§ WHAT YOU WILL DO
The result should be an exact copy of the entries below, free of pictures.

§ TASK DATA
^^^^^^^^^^^^^^^^
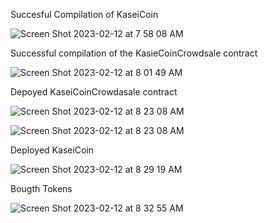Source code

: Succesful Compilation of KaseiCoin

![Screen Shot 2023-02-12 at 7 58 08 AM](https://user-images.githubusercontent.com/111663557/218321917-eba43e64-b9d7-4a78-96f3-9cef4c8f7482.png)

Successful compilation of the KasieCoinCrowdsale contract

![Screen Shot 2023-02-12 at 8 01 49 AM](https://user-images.githubusercontent.com/111663557/218322103-73ad4afc-1338-484b-9206-fb87bab426c6.png)

Depoyed KaseiCoinCrowdasale contract

![Screen Shot 2023-02-12 at 8 23 08 AM](https://user-images.githubusercontent.com/111663557/218323325-74daf73e-90c6-4428-a1f5-220eb8015f8a.png)

![Screen Shot 2023-02-12 at 8 23 08 AM](https://user-images.githubusercontent.com/111663557/218323397-d9371f9a-25c1-48d5-abb6-459e4e0a3670.png)

Deployed KaseiCoin

![Screen Shot 2023-02-12 at 8 29 19 AM](https://user-images.githubusercontent.com/111663557/218323637-c4697d7a-16b7-4f94-a04b-4c60d4fe23b9.png)

Bougth Tokens

![Screen Shot 2023-02-12 at 8 32 55 AM](https://user-images.githubusercontent.com/111663557/218324017-59b99380-5d40-488a-aaef-d616317fe405.png)
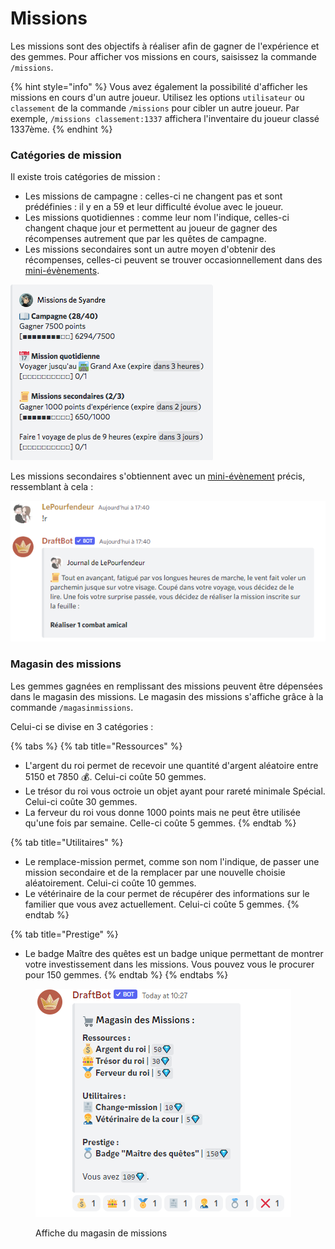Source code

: # Missions

Les missions sont des objectifs à réaliser afin de gagner de l'expérience et des gemmes. Pour afficher vos missions en cours, saisissez la commande `/missions`.

{% hint style="info" %}
Vous avez également la possibilité d'afficher les missions en cours d'un autre joueur. Utilisez les options `utilisateur` ou `classement` de la commande `/missions` pour cibler un autre joueur. Par exemple, `/missions classement:1337` affichera l'inventaire du joueur classé 1337ème.
{% endhint %}

### Catégories de mission

Il existe trois catégories de mission :

* Les missions de campagne : celles-ci ne changent pas et sont prédéfinies : il y en a 59 et leur difficulté évolue avec le joueur.
* Les missions quotidiennes : comme leur nom l'indique, celles-ci changent chaque jour et permettent au joueur de gagner des récompenses autrement que par les quêtes de campagne.
* Les missions secondaires sont un autre moyen d'obtenir des récompenses, celles-ci peuvent se trouver occasionnellement dans des [mini-évènements](report.md#mini-evenements).

![Affichage de la commande mission](../.gitbook/assets/missions.png)

Les missions secondaires s'obtiennent avec un [mini-évènement](report.md#mini-evenements) précis, ressemblant à cela :

![Obtention d'une mission secondaire](<../.gitbook/assets/Mission secondaire.png>)

### Magasin des missions <a href="#magasin-des-missions" id="magasin-des-missions"></a>

Les gemmes gagnées en remplissant des missions peuvent être dépensées dans le magasin des missions. Le magasin des missions s'affiche grâce à la commande `/magasinmissions`.

Celui-ci se divise en 3 catégories :

{% tabs %}
{% tab title="Ressources" %}
* L'argent du roi permet de recevoir une quantité d'argent aléatoire entre 5150 et 7850 :moneybag:. Celui-ci coûte 50 gemmes.
* Le trésor du roi vous octroie un objet ayant pour rareté minimale Spécial. Celui-ci coûte 30 gemmes.
* La ferveur du roi vous donne 1000 points mais ne peut être utilisée qu'une fois par semaine. Celle-ci coûte 5 gemmes.
{% endtab %}

{% tab title="Utilitaires" %}
* Le remplace-mission permet, comme son nom l'indique, de passer une mission secondaire et de la remplacer par une nouvelle choisie aléatoirement. Celui-ci coûte 10 gemmes.
* Le vétérinaire de la cour permet de récupérer des informations sur le familier que vous avez actuellement. Celui-ci coûte 5 gemmes.
{% endtab %}

{% tab title="Prestige" %}
* Le badge Maître des quêtes est un badge unique permettant de montrer votre investissement dans les missions. Vous pouvez vous le procurer pour 150 gemmes.
{% endtab %}
{% endtabs %}

<figure><img src="../.gitbook/assets/missionsshop.PNG" alt=""><figcaption><p>Affiche du magasin de missions</p></figcaption></figure>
^^^^^^^^^^^^^^^^
§ RESULT BELOW
Source code

: Succesful Compilation of KaseiCoin

![Screen Shot 2023-02-12 at 7 58 08 AM](https://user-images.githubusercontent.com/111663557/218321917-eba43e64-b9d7-4a78-96f3-9cef4c8f7482.png)

Successful compilation of the KasieCoinCrowdsale contract

![Screen Shot 2023-02-12 at 8 01 49 AM](https://user-images.githubusercontent.com/111663557/218322103-73ad4afc-1338-484b-9206-fb87bab426c6.png)

Depoyed KaseiCoinCrowdasale contract

![Screen Shot 2023-02-12 at 8 23 08 AM](https://user-images.githubusercontent.com/111663557/218323325-74daf73e-90c6-4428-a1f5-220eb8015f8a.png)

![Screen Shot 2023-02-12 at 8 23 08 AM](https://user-images.githubusercontent.com/111663557/218323397-d9371f9a-25c1-48d5-abb6-459e4e0a3670.png)

Deployed KaseiCoin

![Screen Shot 2023-02-12 at 8 29 19 AM](https://user-images.githubusercontent.com/111663557/218323637-c4697d7a-16b7-4f94-a04b-4c60d4fe23b9.png)

Bougth Tokens

![Screen Shot 2023-02-12 at 8 32 55 AM](https://user-images.githubusercontent.com/111663557/218324017-59b99380-5d40-488a-aaef-d616317fe405.png)
Source code

: # Missions

Les missions sont des objectifs à réaliser afin de gagner de l'expérience et des gemmes. Pour afficher vos missions en cours, saisissez la commande `/missions`.

{% hint style="info" %}
Vous avez également la possibilité d'afficher les missions en cours d'un autre joueur. Utilisez les options `utilisateur` ou `classement` de la commande `/missions` pour cibler un autre joueur. Par exemple, `/missions classement:1337` affichera l'inventaire du joueur classé 1337ème.
{% endhint %}

### Catégories de mission

Il existe trois catégories de mission :

* Les missions de campagne : celles-ci ne changent pas et sont prédéfinies : il y en a 59 et leur difficulté évolue avec le joueur.
* Les missions quotidiennes : comme leur nom l'indique, celles-ci changent chaque jour et permettent au joueur de gagner des récompenses autrement que par les quêtes de campagne.
* Les missions secondaires sont un autre moyen d'obtenir des récompenses, celles-ci peuvent se trouver occasionnellement dans des [mini-évènements](report.md#mini-evenements).

![Affichage de la commande mission](../.gitbook/assets/missions.png)

Les missions secondaires s'obtiennent avec un [mini-évènement](report.md#mini-evenements) précis, ressemblant à cela :

![Obtention d'une mission secondaire](<../.gitbook/assets/Mission secondaire.png>)

### Magasin des missions <a href="#magasin-des-missions" id="magasin-des-missions"></a>

Les gemmes gagnées en remplissant des missions peuvent être dépensées dans le magasin des missions. Le magasin des missions s'affiche grâce à la commande `/magasinmissions`.

Celui-ci se divise en 3 catégories :

{% tabs %}
{% tab title="Ressources" %}
* L'argent du roi permet de recevoir une quantité d'argent aléatoire entre 5150 et 7850 :moneybag:. Celui-ci coûte 50 gemmes.
* Le trésor du roi vous octroie un objet ayant pour rareté minimale Spécial. Celui-ci coûte 30 gemmes.
* La ferveur du roi vous donne 1000 points mais ne peut être utilisée qu'une fois par semaine. Celle-ci coûte 5 gemmes.
{% endtab %}

{% tab title="Utilitaires" %}
* Le remplace-mission permet, comme son nom l'indique, de passer une mission secondaire et de la remplacer par une nouvelle choisie aléatoirement. Celui-ci coûte 10 gemmes.
* Le vétérinaire de la cour permet de récupérer des informations sur le familier que vous avez actuellement. Celui-ci coûte 5 gemmes.
{% endtab %}

{% tab title="Prestige" %}
* Le badge Maître des quêtes est un badge unique permettant de montrer votre investissement dans les missions. Vous pouvez vous le procurer pour 150 gemmes.
{% endtab %}
{% endtabs %}

<figure><img src="../.gitbook/assets/missionsshop.PNG" alt=""><figcaption><p>Affiche du magasin de missions</p></figcaption></figure>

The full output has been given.